### Task objective
Reproduce the listing below verbatim, keeping every line in its original order.

### Data shown
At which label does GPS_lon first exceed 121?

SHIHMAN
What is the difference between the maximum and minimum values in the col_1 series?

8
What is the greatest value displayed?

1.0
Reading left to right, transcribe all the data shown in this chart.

### Response
At which label does GPS_lon first exceed 121?

SHIHMAN
What is the difference between the maximum and minimum values in the col_1 series?

8
What is the greatest value displayed?

1.0
Reading left to right, transcribe all the data shown in this chart.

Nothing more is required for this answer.